- WORK INSTRUCTION
Within the entries underneath, how many lines include the string "color"? State only the number.

- Change detection data
Segment Open
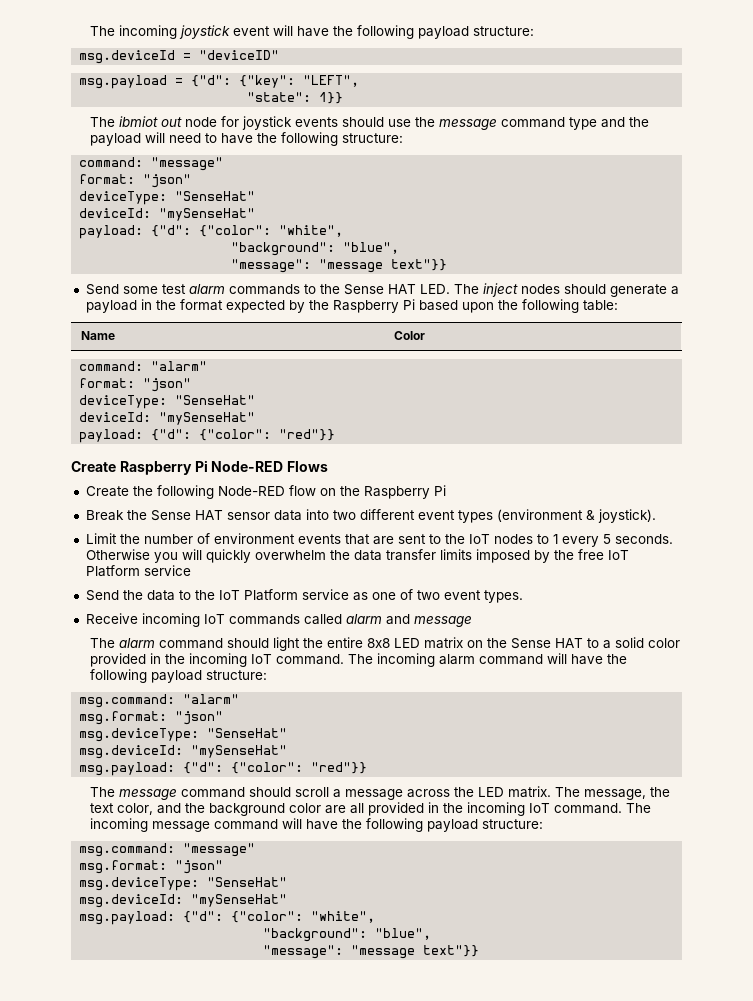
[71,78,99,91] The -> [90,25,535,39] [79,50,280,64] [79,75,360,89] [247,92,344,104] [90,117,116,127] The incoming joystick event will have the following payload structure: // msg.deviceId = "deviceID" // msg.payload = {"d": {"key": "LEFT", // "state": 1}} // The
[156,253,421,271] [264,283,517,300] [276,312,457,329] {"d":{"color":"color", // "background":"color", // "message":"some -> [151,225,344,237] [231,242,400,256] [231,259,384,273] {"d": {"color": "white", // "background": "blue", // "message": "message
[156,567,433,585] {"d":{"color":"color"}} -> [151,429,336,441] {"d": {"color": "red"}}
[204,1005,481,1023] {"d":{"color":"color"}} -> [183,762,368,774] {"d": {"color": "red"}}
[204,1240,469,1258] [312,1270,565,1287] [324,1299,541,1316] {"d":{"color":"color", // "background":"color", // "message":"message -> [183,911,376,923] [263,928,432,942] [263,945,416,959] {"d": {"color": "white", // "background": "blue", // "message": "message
Segment Closed
- REPLY
4